Oireachtas Joint and Select Committees

Thursday, 26 November 2015

Joint Oireachtas Committee on Health and Children

Independent Advocacy Services for Health Service Users: Discussion

9:30 am

Photo of Jillian van TurnhoutJillian van Turnhout (Independent) | Oireachtas source

I thank the Chairman and that issue probably motivates me in this regard because the issues of end-of-life care and independent advocacy are my entry point into this issue and are why I wished to be present today. During the end-of-life hearings, members discussed these issues and I came up with three Cs about consent, choice and control. One issue I do not believe has arisen today is that while one talks about independent advocacy, individuals often do not know what choices they have and are rarely given that list of choices. It is felt that, somehow telepathically, they will know for what they must ask or what they need. There must be greater exploration of how this can be ensured. There has been good work, such as that raised by Mr. Mervyn Taylor in respect of the Think Ahead resource and advance planning, part of which is to help people to equip themselves with knowledge regarding the language, because it is very different. However, there must be discussion on ensuring the individual is aware of what he or she can ask for, rather than thinking after the event that perhaps he or she should have asked for it.

In addition, as a children's rights advocate, I often talk about the best interests of the child and the need always to act in the child's best interests. However, in this area, one must discuss best interests versus preference and sometimes, preference must win. This is what must be and an issue that must be discussed is how does one ensure this is balanced in order that one does not always act in the medical best interests of an individual if so doing actually neglects the strong preference the individual may have. At the heart of this issue is the question of how to ensure a proactive, timely and appropriate response before even getting to a complaints mechanism. It is a question of how to ensure, within each setting, that the response is there.

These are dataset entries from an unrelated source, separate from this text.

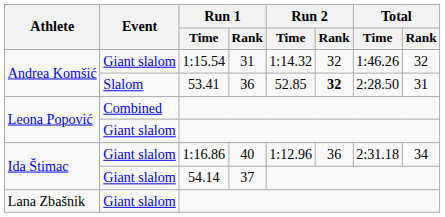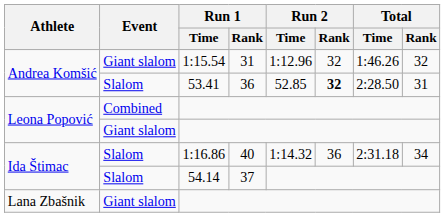1:15.54 | Run 2 / Time: 1:14.32 -> 1:12.96
1:16.86 | Event: Giant slalom -> Slalom
1:16.86 | Run 2 / Time: 1:12.96 -> 1:14.32
54.14 | Event: Giant slalom -> Slalom
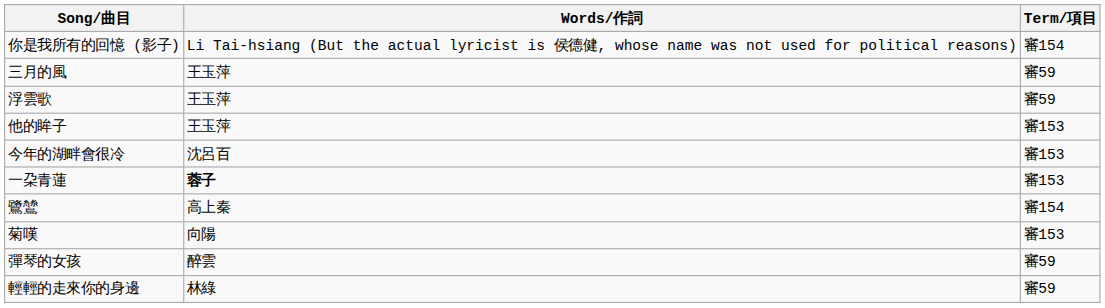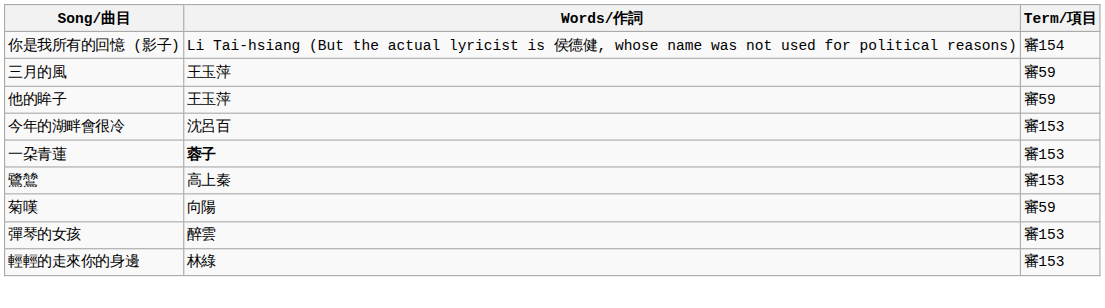- row: 浮雲歌 | 王玉萍 | 審59
他的眸子 | Term/項目: 審153 -> 審59
鷺鷥 | Term/項目: 審154 -> 審153
菊嘆 | Term/項目: 審153 -> 審59
彈琴的女孩 | Term/項目: 審59 -> 審153
輕輕的走來你的身邊 | Term/項目: 審59 -> 審153
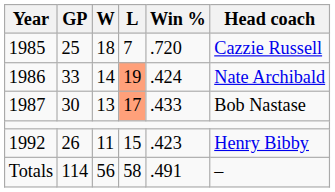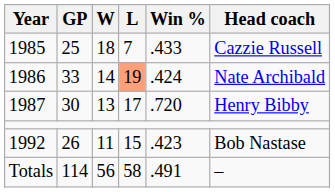1985 | Win %: .720 -> .433
1987 | L: lightsalmon background -> no background
1987 | Win %: .433 -> .720
1987 | Head coach: Bob Nastase -> Henry Bibby
1992 | Head coach: Henry Bibby -> Bob Nastase
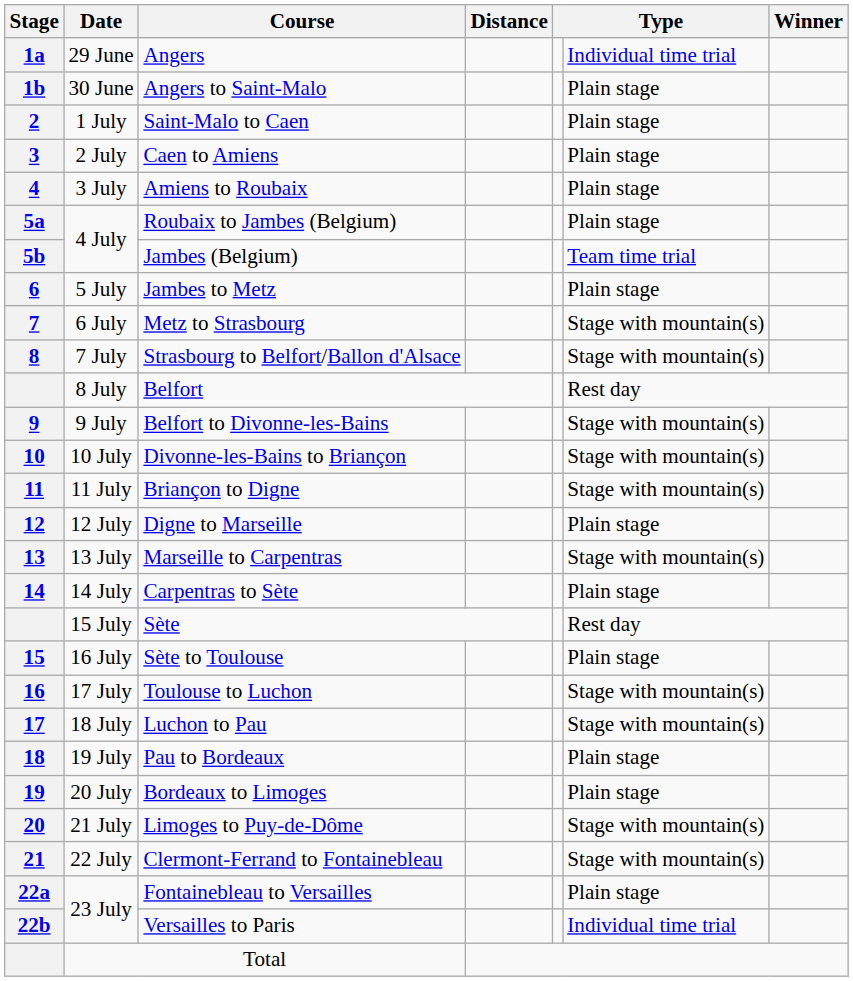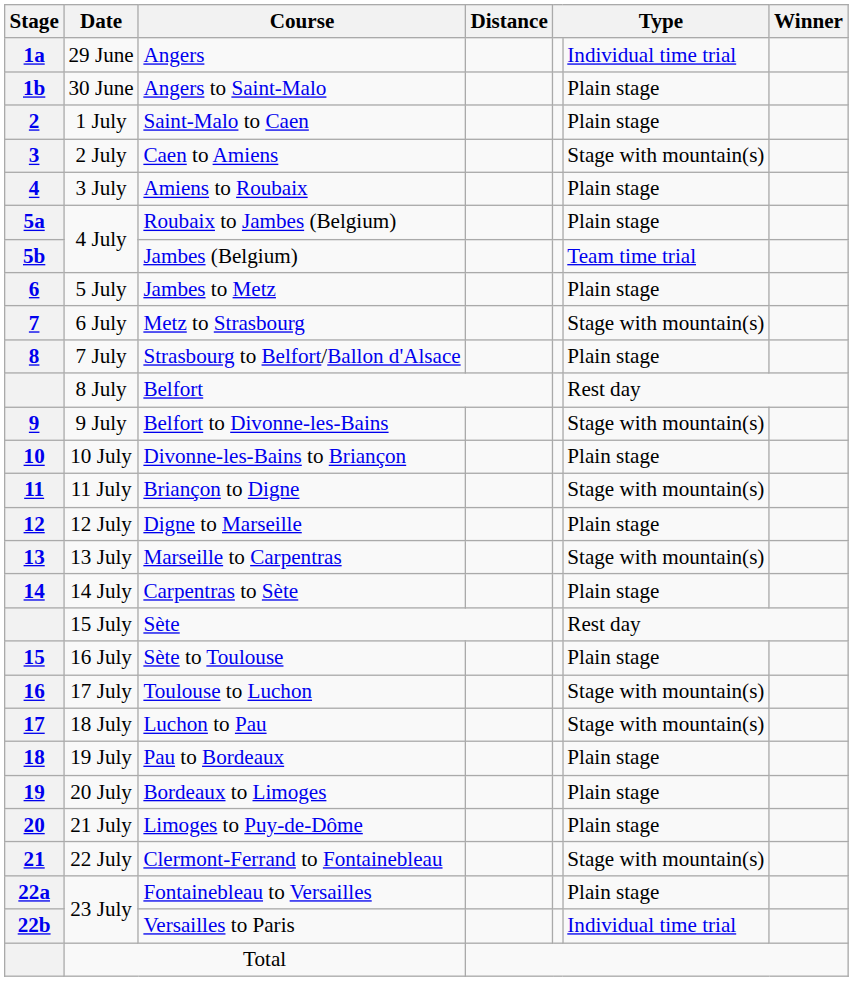Caen to Amiens | column 6: Plain stage -> Stage with mountain(s)
Strasbourg to Belfort/Ballon d'Alsace | column 6: Stage with mountain(s) -> Plain stage
Divonne-les-Bains to Briançon | column 6: Stage with mountain(s) -> Plain stage
Limoges to Puy-de-Dôme | column 6: Stage with mountain(s) -> Plain stage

The issue of statutory powers has arisen and I believe Mr. Paddy Connolly mentioned the personal advocacy service. That was established under the Citizens Information Act 2007 butt has not been commenced. A question I have, in particular for the National Advocacy Service for People with Disabilities, is whether it is prevented from accessing people or from acting on their behalf because of the lack of statutory powers for advocacy. This is an issue for the Joint Committee on Health and Children and I would ask the question of all the representatives present because they all have raised the issue of statutory powers. Do the witnesses believe this has prevented them from acting on behalf of people? I believe it has but that belief is based on anecdotal evidence acquired from sitting in a nursing home and looking at the situation around me, where I have seen many individuals who have no visitors and for whom nobody comes in to act on their behalf. If somebody does come in, it is only for a friendly chat and is not an advocacy service. How can we ensure that such an advocacy service is in place?

As for particular questions, how does the Citizens Information Board know the advocates from the National Advocacy Service for People with Disabilities are reaching the people with disabilities who require advocacy the most? How can we ensure those people who are in the community are being reached? As we are trying to move away from congregated settings in some cases, how can we ensure these services really are reaching everybody?

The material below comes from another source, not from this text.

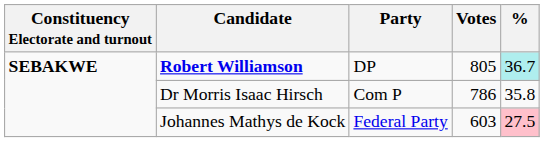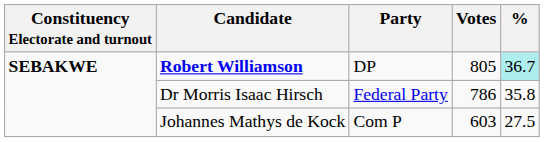Dr Morris Isaac Hirsch | Party: Com P -> Federal Party
Johannes Mathys de Kock | Party: Federal Party -> Com P
Johannes Mathys de Kock | %: pink background -> no background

The HIQA standards require advocates to be available for those living in community houses. However, the inspection reports very often look only at whether an advocacy service was well advertised. How do we know, beyond being well advertised, that a service is really engaging with people and that individuals have access to it? Deputy Kelleher has raised the issue of where to go. I would add to this by asking whether, when they go there, people's expectations will be achieved. We have these great posters saying "Come and talk to us," but if the organisations and the advocacy service do not have any statutory powers, is it fair on the individual? Should we be beefing it up?

Does the National Advocacy Service report its findings to the HSE? Perhaps we could prevent further cases if some of the lessons learned achieved at local, regional and national levels were reported on. That would be a big issue for me.

Another important issue is holding people accountable for their actions or inaction. In issues of child protection, I often say I would only hold people accountable for doing nothing. When people take action, if they can account for the action they are taking I will give them that. We do not always know how things are going to pan out. We need to ensure that the HSE and individual facilities can be held accountable, that there is transparency and that they will respond in a timely manner to all types of complaints and representations. I would be particularly concerned about lower-level complaints, concerns or representations that an individual may have.

The role of the family is extremely important in advocating for those who cannot speak up. On the other hand, I would suggest a little caution based on anecdotal evidence. I have witnessed family members who do not regularly visit but will come in and feel they need to create a bit of a storm, maybe to assuage their own guilt. We have to have that balance, and that is where regular visiting and understanding the individual are important. I would go back to the issue of consent, choice and control for the individual. It is his or her life and, as much as possible, anything we do should be focused on that individual, whether he or she is in a nursing home, a hospital, a congregated setting or his or her own home.